Natural gas is gaining traction on its bounce off the bottom of the falling channel and might be due for a pullback to the top. A small double bottom has formed to signal a reversal from the short-term slide.
The 100 SMA is still below the 200 SMA to indicate that the path of least resistance is to the downside or that resistance levels are more likely to hold than to break. A shallow correction could already hit a ceiling at the mid-channel area of interest around $1.700 then resume the drop to the latest slows near $1.500.
RSI is still heading up to show that there is still a bit of bullish pressure left. The oscillator is closing in on the overbought zone, though, so selling pressure might return soon. Stochastic is already indicating overbought conditions and turning lower could confirm that sellers are taking over.
A bit of risk-taking can be observed in the markets as investors turn their attention to stimulus efforts being announced by governments and central banks.
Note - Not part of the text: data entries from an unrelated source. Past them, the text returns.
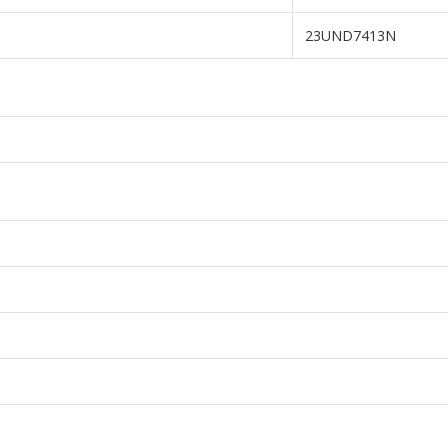
23UND7413N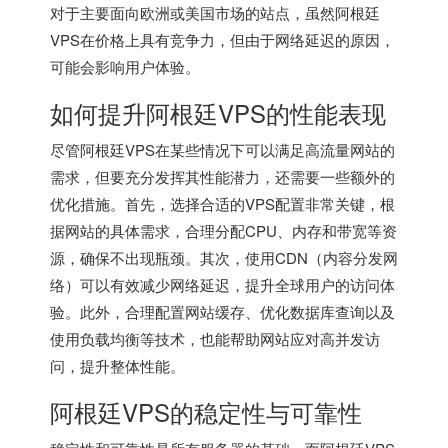
对于主要面向欧洲或美国市场的站点，虽然阿根廷
VPS在价格上具有竞争力，但由于网络延迟的原因，
可能会影响用户体验。
如何提升阿根廷VPS的性能表现
尽管阿根廷VPS在某些情况下可以满足高流量网站的
需求，但要充分发挥其性能潜力，还需要一些额外的
优化措施。首先，选择合适的VPS配置非常关键，根
据网站的具体需求，合理分配CPU、内存和带宽等资
源，确保不出现瓶颈。其次，使用CDN（内容分发网
络）可以有效减少网络延迟，提升全球用户的访问体
验。此外，合理配置网站缓存、优化数据库查询以及
使用负载均衡等技术，也能帮助网站应对高并发访
问，提升整体性能。
阿根廷VPS的稳定性与可靠性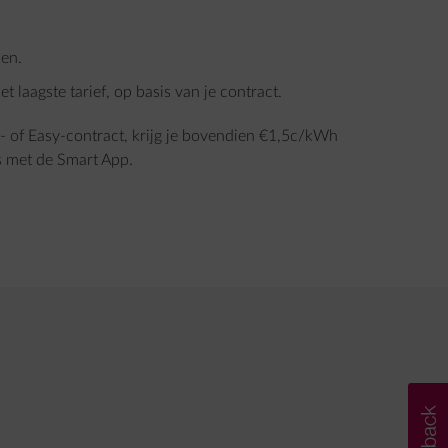
den.
 laagste tarief, op basis van je contract.
- of Easy-contract, krijg je bovendien €1,5c/kWh
s met de Smart App.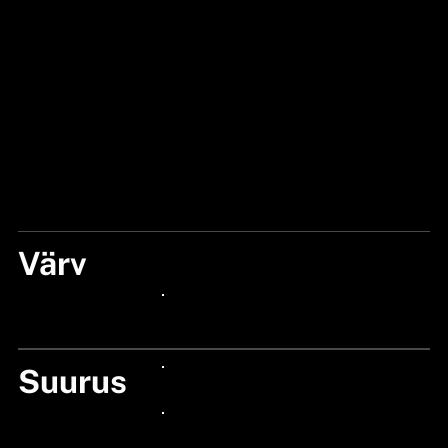
Värv
BLACK
24px Title
Suurus
24px Title
24px Title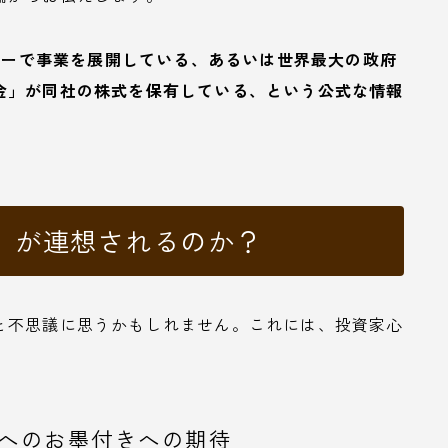
ェーで事業を展開している、あるいは世界最大の政府
金」が同社の株式を保有している、という公式な情報
」が連想されるのか？
と不思議に思うかもしれません。これには、投資家心
」へのお墨付きへの期待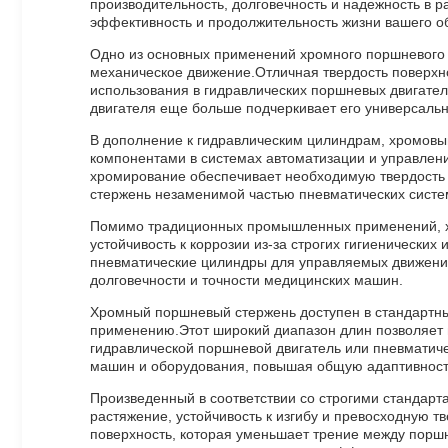
производительность, долговечность и надежность в
эффективность и продолжительность жизни вашего о
Одно из основных применений хромного поршневого с
механическое движение.Отличная твердость поверхно
использования в гидравлических поршневых двигате
двигателя еще больше подчеркивает его универсаль
В дополнение к гидравлическим цилиндрам, хромовы
компонентами в системах автоматизации и управлени
хромирование обеспечивает необходимую твердость 
стержень незаменимой частью пневматических систе
Помимо традиционных промышленных применений, хр
устойчивость к коррозии из-за строгих гигиенически
пневматические цилиндры для управляемых движений
долговечности и точности медицинских машин.
Хромный поршневый стержень доступен в стандартных
применению.Этот широкий диапазон длин позволяет 
гидравлической поршневой двигатель или пневматич
машин и оборудования, повышая общую адаптивност
Произведенный в соответствии со строгими стандарт
растяжение, устойчивость к изгибу и превосходную т
поверхность, которая уменьшает трение между порш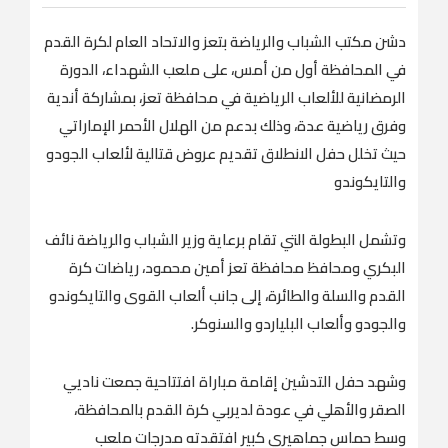
دشن مكتب الشباب والرياضة بتعز والاتحاد العام لكرة القدم
في المحافظة أول من أمس، على ملعب الشهداء، الدورة
الرمضانية للألعاب الرياضية في محافظة تعز، بمشاركة أندية
وفرق رياضية عدة، وذلك بدعم من الهلال الأحمر الإماراتي
حيث تخلل حفل الانطلاق تقديم عروض قتالية لألعاب الجودو
والتايكوندو
وتشمل البطولة التي تقام برعاية وزير الشباب والرياضة نائف
البكري ومحافظ محافظة تعز أمين محمود، رياضات كرة
القدم والسلة والطائرة، إلى جانب ألعاب القوى والتايكوندو
والجودو وألعاب البلياردو والسنوكر.
وشهد حفل التدشين إقامة مباراة افتتاحية جمعت ناديي
الصقر والأهلي في عودة لديربي كرة القدم بالمحافظة،
وسط حماس جماهيري كبير افتقدته مدرجات ملعب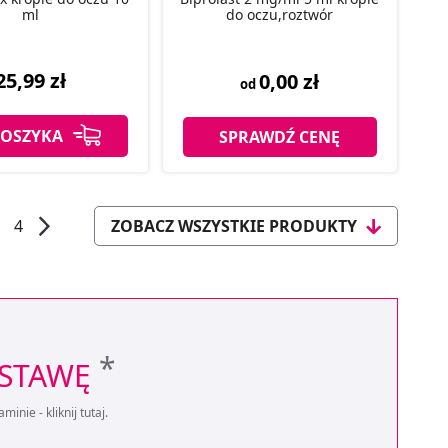
ml
do oczu,roztwór
25,99 zł
0,00 zł
od
KOSZYKA
SPRAWDŹ CENĘ
4
ZOBACZ WSZYSTKIE PRODUKTY
*
OSTAWĘ
aminie -
kliknij tutaj
.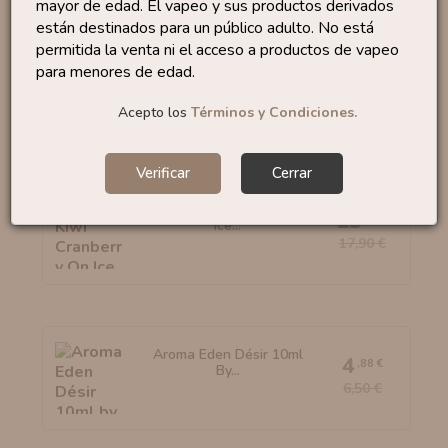
mayor de edad. El vapeo y sus productos derivados
están destinados para un público adulto. No está
permitida la venta ni el acceso a productos de vapeo
Aroma Ice Fuji Apple
para menores de edad.
30ml...
16
,95 €
Acepto los
Términos y Condiciones.
Verificar
Cerrar
Aroma Kiwi Cranberry On
13
,43 €
Ice...
17,90 €
Aroma Eden Désir 10ml
4
,88 €
By...
6,50 €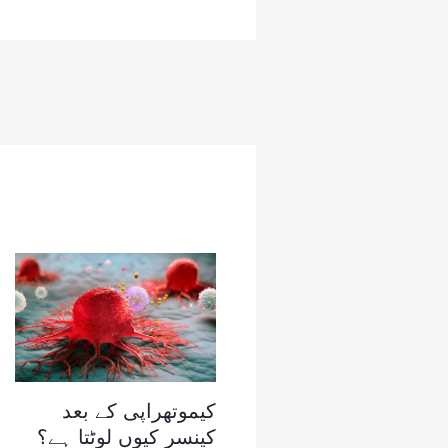
کیموتھراپی کے بعد
کینسر کیوں لوٹتا ہے؟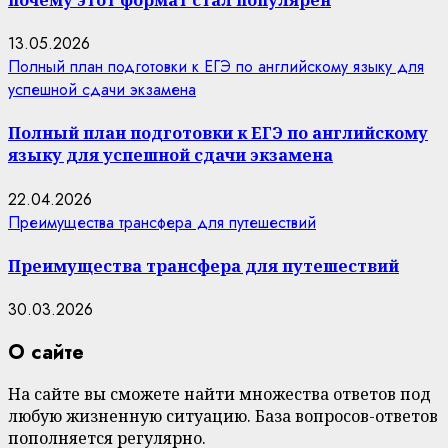
13.05.2026
Полный план подготовки к ЕГЭ по английскому языку для
успешной сдачи экзамена
Полный план подготовки к ЕГЭ по английскому
языку для успешной сдачи экзамена
22.04.2026
Преимущества трансфера для путешествий
Преимущества трансфера для путешествий
30.03.2026
О сайте
На сайте вы сможете найти множества ответов под
любую жизненную ситуацию. База вопросов-ответов
пополняется регулярно.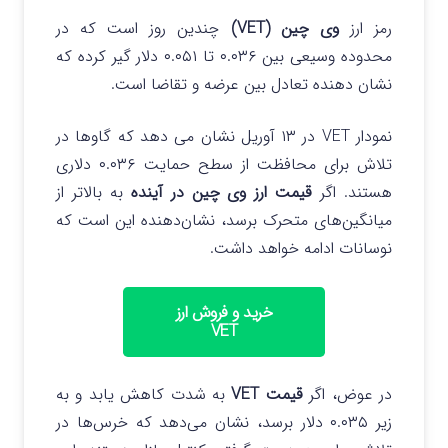
رمز ارز
وی چین (VET)
چندین روز است که در
محدوده وسیعی بین ۰.۰۳۶ تا ۰.۰۵۱ دلار گیر کرده که
نشان دهنده تعادل بین عرضه و تقاضا است.
نمودار VET در ۱۳ آوریل نشان می دهد که گاوها در
تلاش برای محافظت از سطح حمایت ۰.۰۳۶ دلاری
هستند. اگر
قیمت ارز وی چین در آینده
به بالاتر از
میانگین‌های متحرک برسد، نشان‌دهنده این است که
نوسانات ادامه خواهد داشت.
خرید و فروش ارز
VET
در عوض، اگر
قیمت VET
به شدت کاهش یابد و به
زیر ۰.۰۳۵ دلار برسد، نشان می‌دهد که خرس‌ها در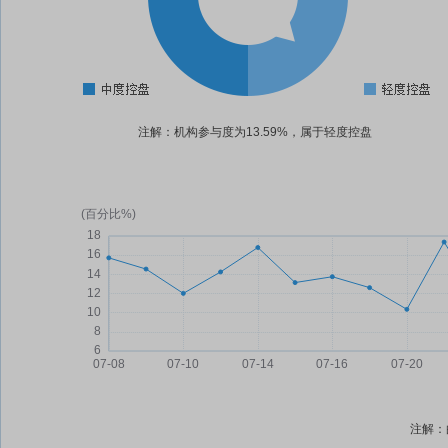
注解：机构参与度为13.59%，属于轻度控盘
注解：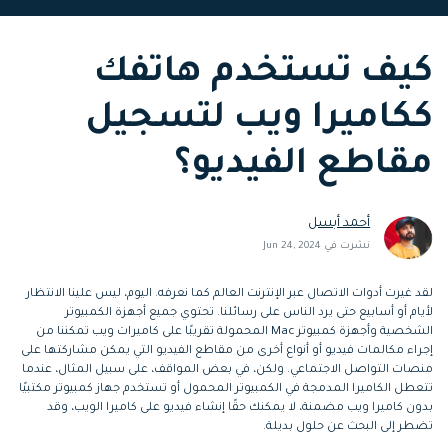
التعاون
رؤى التحرير
إنشاء تأثيرات خاصة
search
كيف تستخدم هاتفك
بنفسك
تعلم المعرفة الأساسية في تحرير
اكتشف كيفية إنشاء تأثيرات خاصة
الفيديو
ككاميرا ويب لتسجيل
تابع Filmora على:
مقاطع الفيديو؟
Blog
أحمد أبسل
نشرت في Jun 24, 2024
لقد غيرت أدوات الاتصال عبر الإنترنت العالم كما نعرفه. اليوم، ليس علينا الانتظار
لأيام أو أسابيع حتى يرد الناس على رسائلنا. تحتوي جميع أجهزة الكمبيوتر
الشخصية وأجهزة كمبيوتر Mac المحمولة تقريبًا على كاميرات ويب تمكننا من
إجراء مكالمات فيديو أو أنواع أخرى من مقاطع الفيديو التي يمكن مشاركتها على
منصات التواصل الاجتماعي. ولكن، في بعض المواقف، على سبيل المثال، عندما
تتعطل الكاميرا المدمجة في الكمبيوتر المحمول أو تستخدم جهاز كمبيوتر مكتبيًا
بدون كاميرا ويب مضمنة، لا يمكنك حقًا إنشاء فيديو على كاميرا الويب، وقد
تضطر إلى البحث عن حلول بديلة.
In particular, traders are waiting on the coronavirus aid package to be voted on by the U.S. Congress as this could usher in business optimism and stronger demand for commodities.
Then again, some say that the announcement has been priced in, so profit-taking might be in order after the plan is approved. If it fails to boost sentiment, commodities like crude oil could take more hits.
Meanwhile, more states and countries are calling on lock downs, which could mean even weaker purchases of commodities and a prolonged downturn in business sentiment. India and New Zealand are among these countries, and this could bring an even larger dent to global economic activity.